3. Em uma ordem democrática, deve ser possível aos indivíduos influir, segundo seus interesses e seu julgamento particular, sobre o modo como a sociedade deve fazer uma distribuição adequada desses recursos e desses encargos.

4. A ciência jurídica, longe de estabelecer vínculos e compromissos insuperáveis com valores, modos de vida e concepções éticas do passado, bloqueando a indução democrática que a dinâmica social exerce sobre a dinâmica político-institucional, deve estar apta a atualizar o conteúdo significativo dos valores fundamentais de nossa ordem social, de modo a manter o arcabouço jurídico-institucional em sintonia com a realidade, as demandas e os desafios vivenciados pelos indivíduos nos novos tempos.

5. A proteção à maternidade e à primeira infância por meio de direitos como a licença/salário-maternidade é, de modo geral, encarada como mera garantia de acesso da mulher ao mercado de trabalho, do que resulta um tratamento diferenciado em função do gênero, motivada por razões fisiológicas que caracterizam o sexo feminino.

• _Dados de origem_
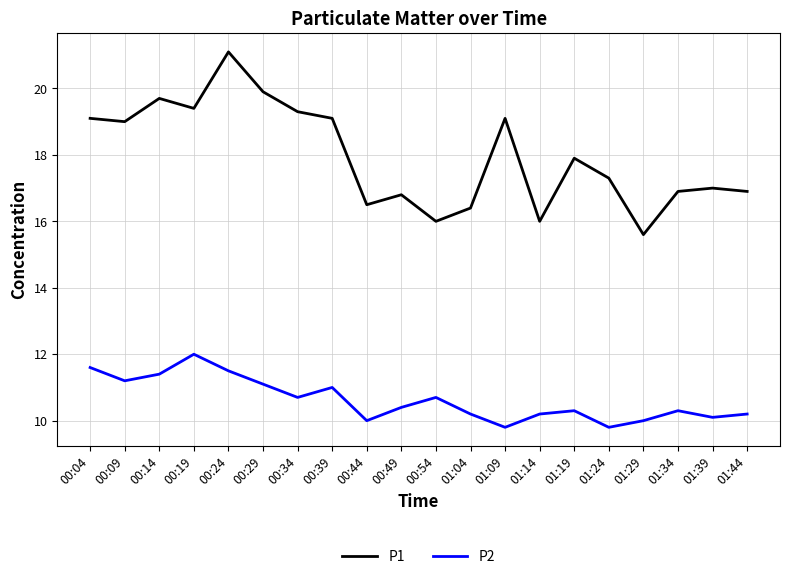

Is it true that P1 equals 13.2 at 00:24?

False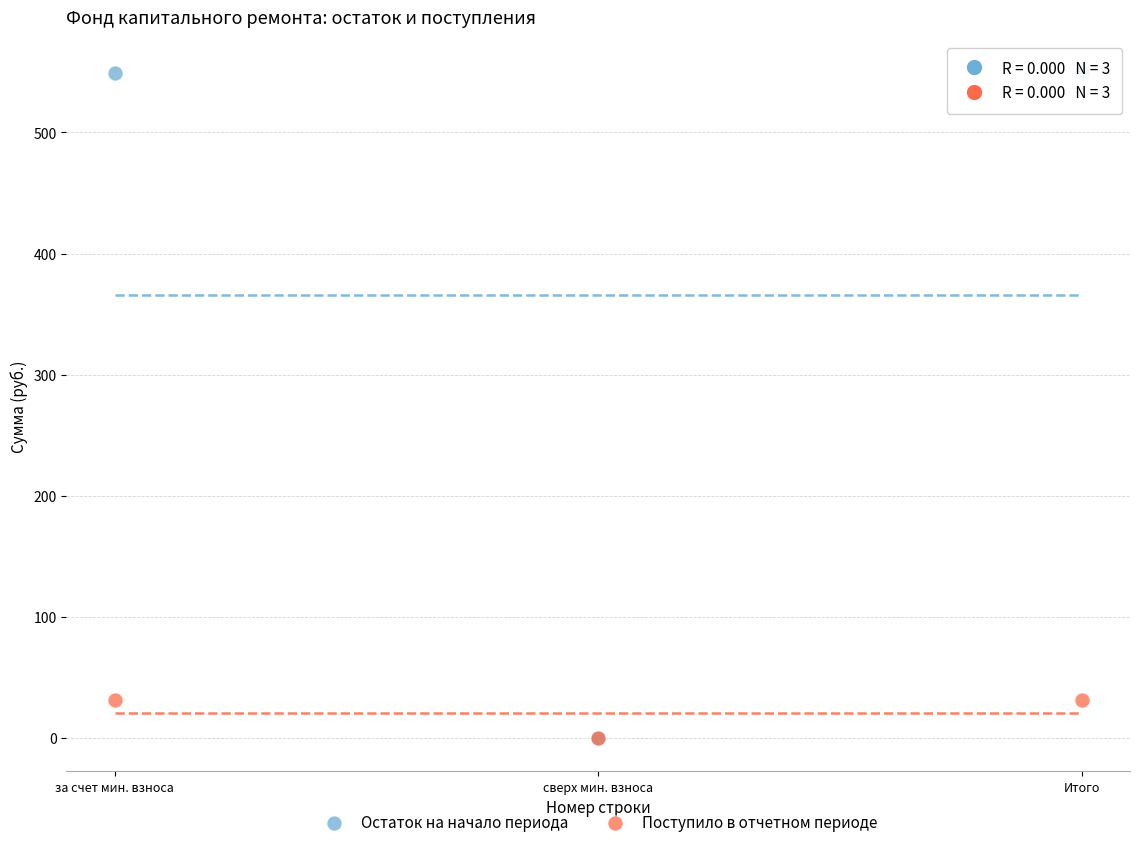

Which series has the widest spread of Y values?

Остаток на начало периода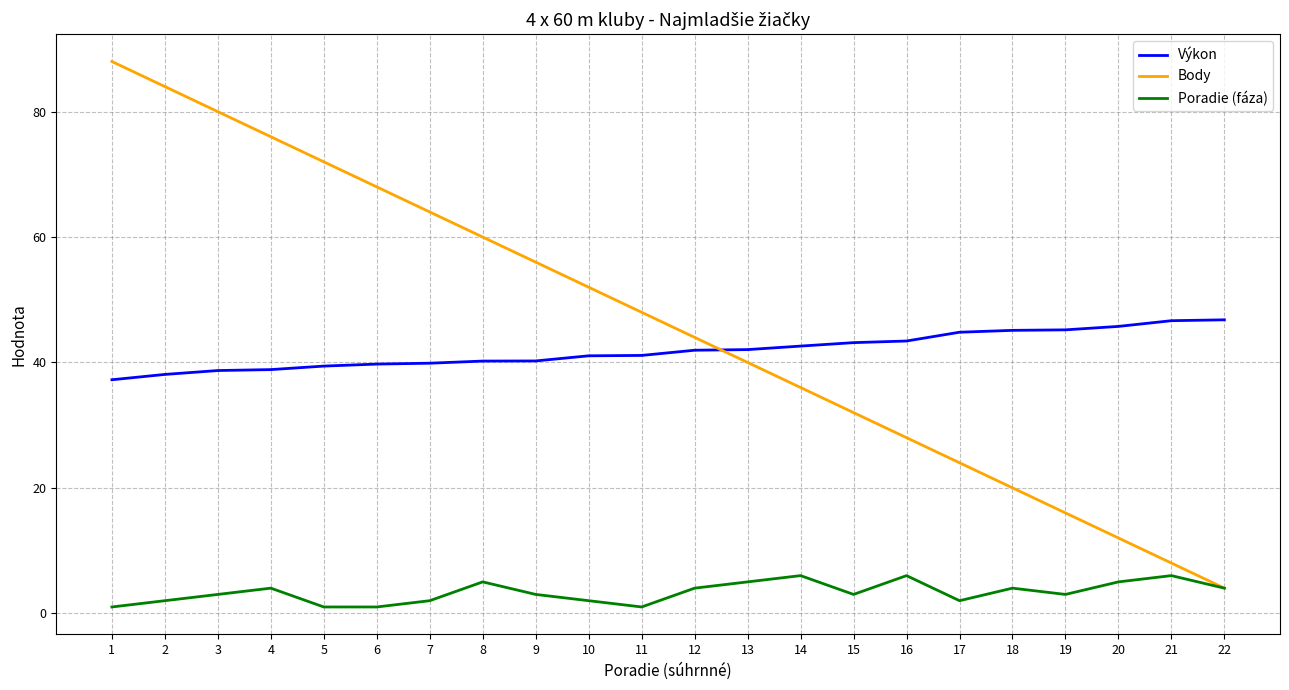

Between 4 and 15, which series saw the biggest shift?

Body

• _Lista de exercícios_
**1.** De acordo com o texto fornecido, como a proteção à maternidade por meio da licença/salário-maternidade costuma ser encarada?
**2.** Transcreva sem alterações o trecho do texto fornecido que vai de "4. A ciência" a "o sexo feminino.".

• _Gabarito_
**1.** Como mera garantia de acesso da mulher ao mercado de trabalho.

**2.**
4. A ciência jurídica, longe de estabelecer vínculos e compromissos insuperáveis com valores, modos de vida e concepções éticas do passado, bloqueando a indução democrática que a dinâmica social exerce sobre a dinâmica político-institucional, deve estar apta a atualizar o conteúdo significativo dos valores fundamentais de nossa ordem social, de modo a manter o arcabouço jurídico-institucional em sintonia com a realidade, as demandas e os desafios vivenciados pelos indivíduos nos novos tempos.

5. A proteção à maternidade e à primeira infância por meio de direitos como a licença/salário-maternidade é, de modo geral, encarada como mera garantia de acesso da mulher ao mercado de trabalho, do que resulta um tratamento diferenciado em função do gênero, motivada por razões fisiológicas que caracterizam o sexo feminino.